— Aim of the task —
Count the lines in the material below that contain the string "chart", treating uppercase and lowercase as different. Give only the number.

Collection entries

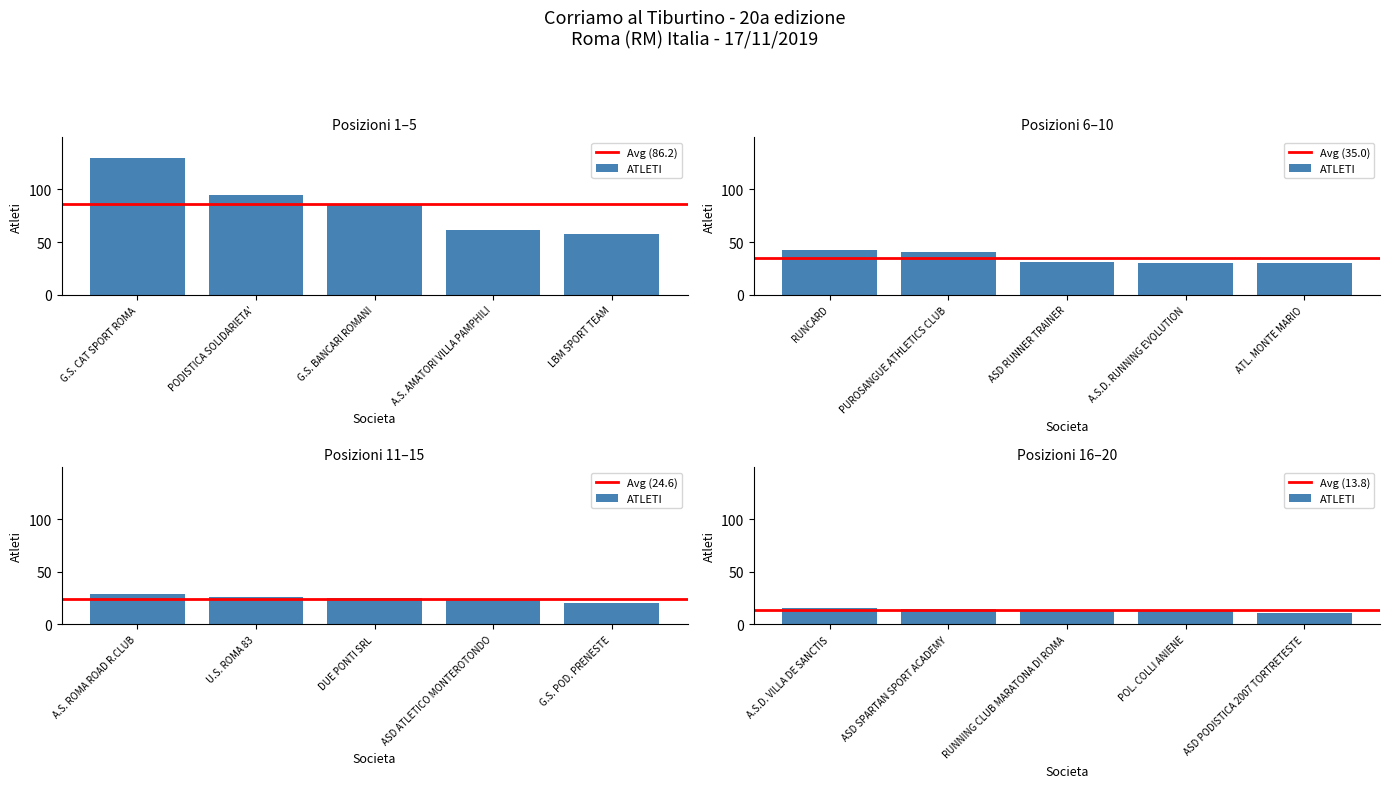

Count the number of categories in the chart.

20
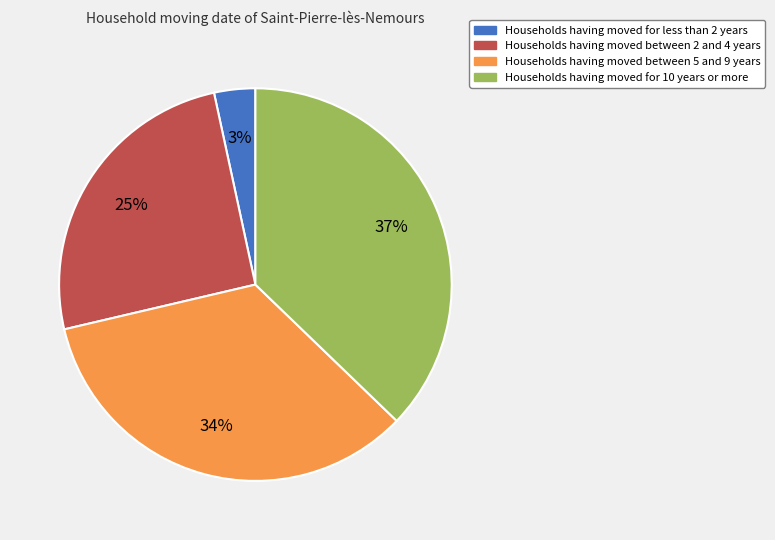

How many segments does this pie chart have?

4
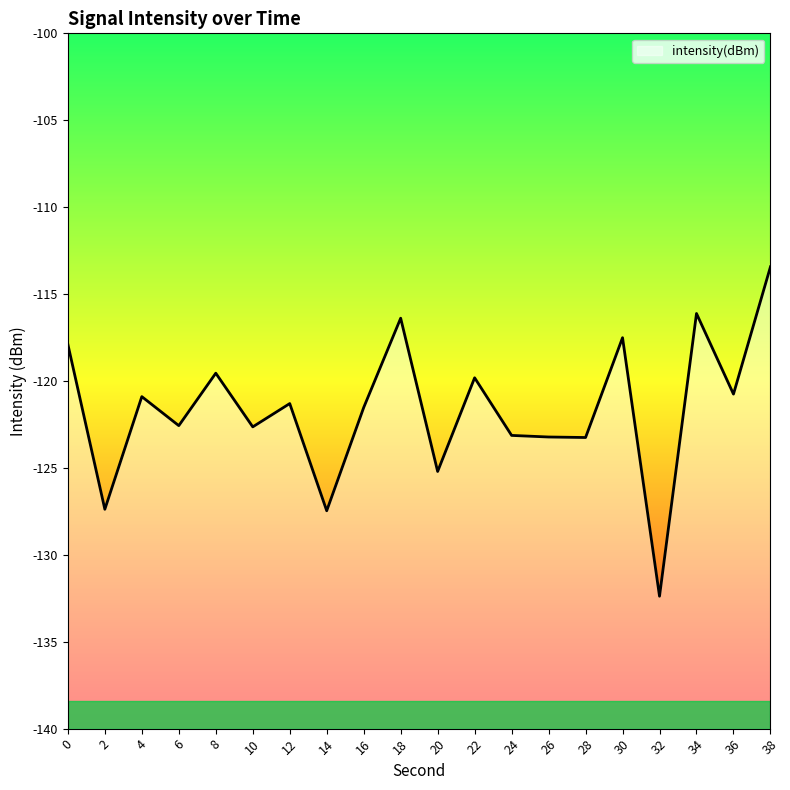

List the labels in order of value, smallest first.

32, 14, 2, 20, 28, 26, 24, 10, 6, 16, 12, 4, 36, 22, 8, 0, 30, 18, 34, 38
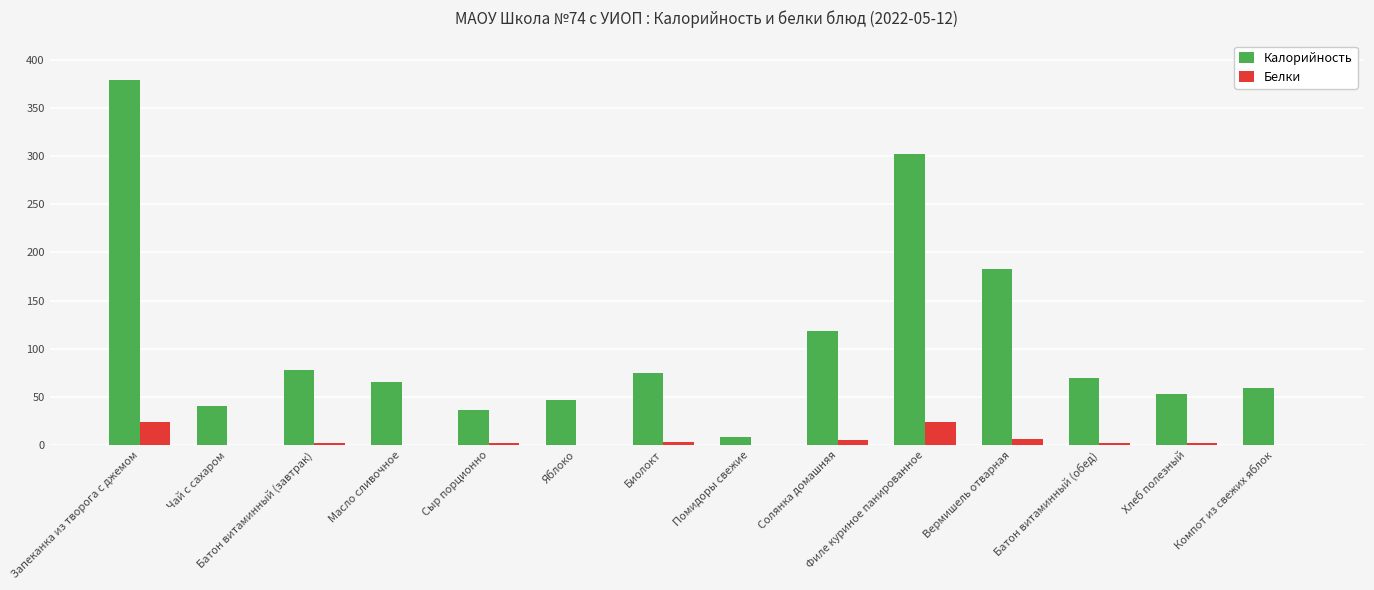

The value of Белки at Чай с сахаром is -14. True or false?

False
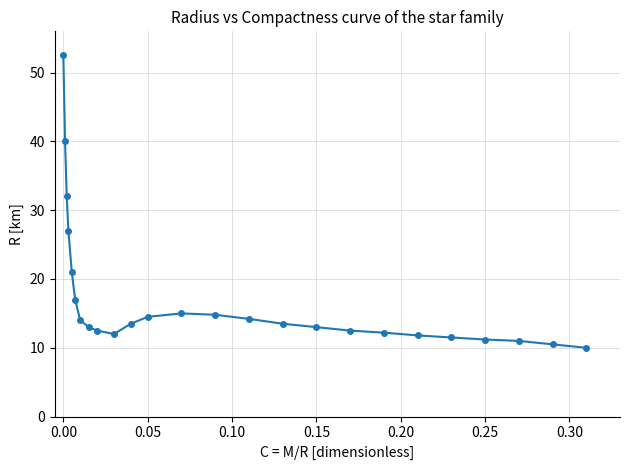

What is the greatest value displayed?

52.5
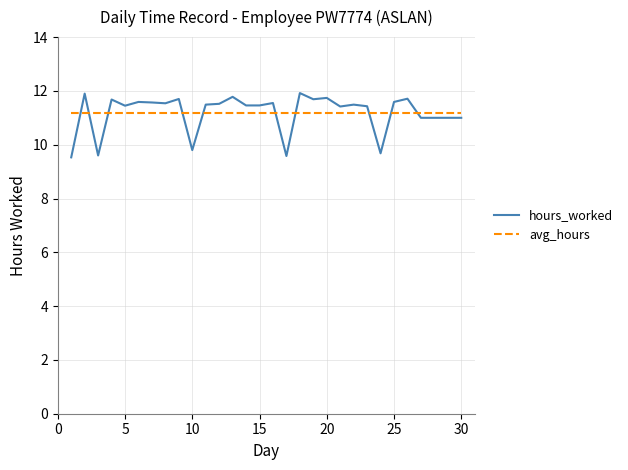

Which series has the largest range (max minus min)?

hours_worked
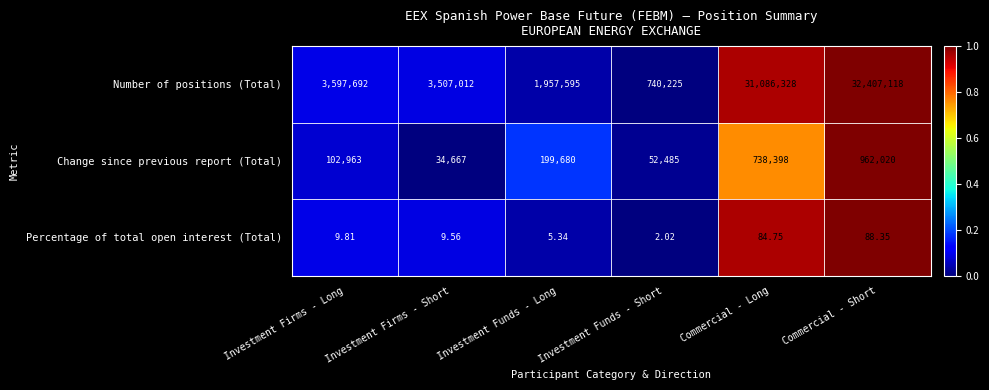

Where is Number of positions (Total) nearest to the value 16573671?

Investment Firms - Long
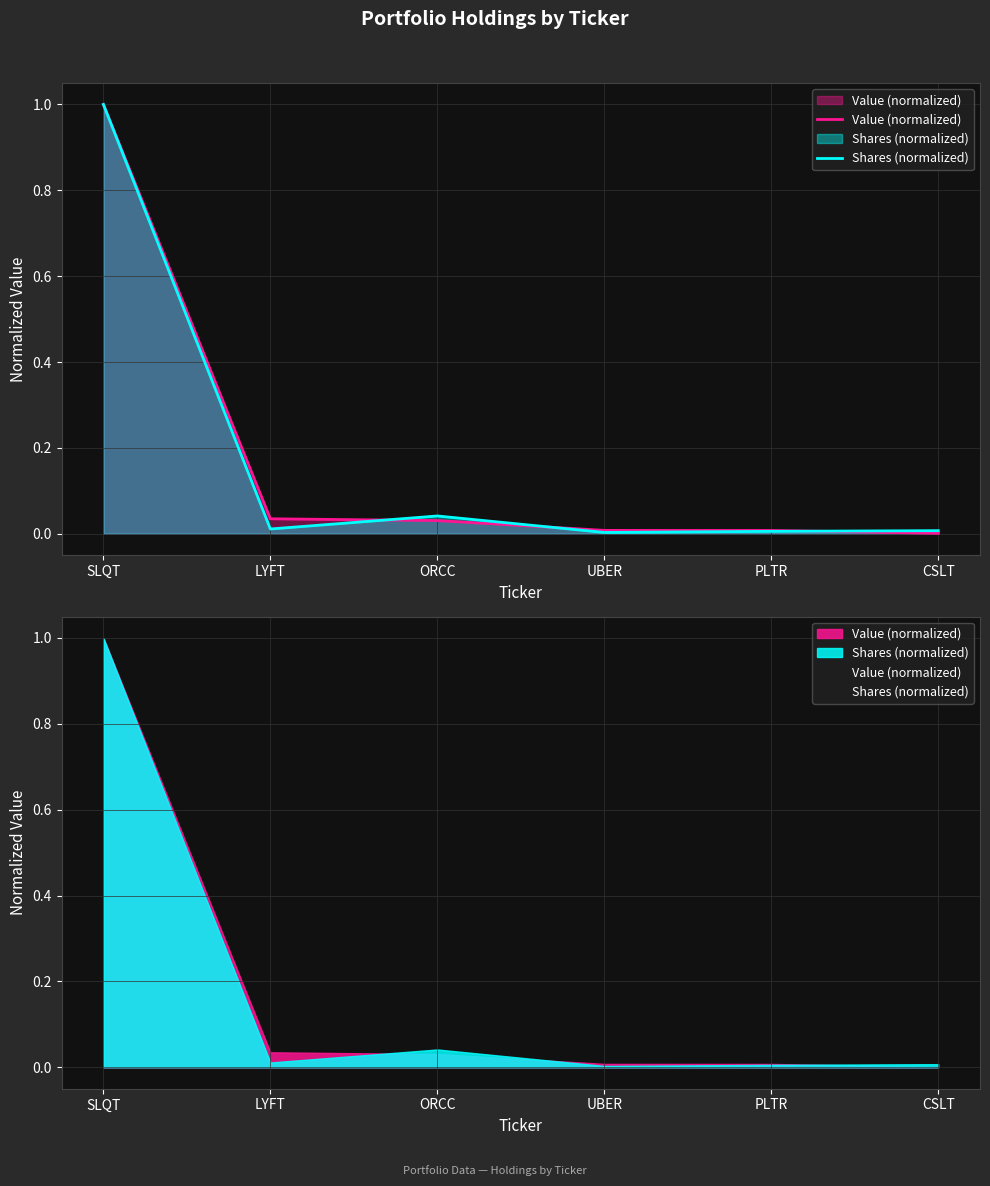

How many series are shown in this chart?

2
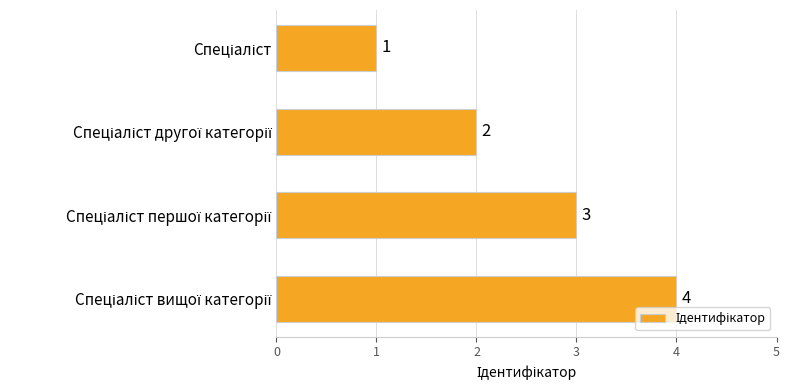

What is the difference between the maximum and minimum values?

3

— Task result —
3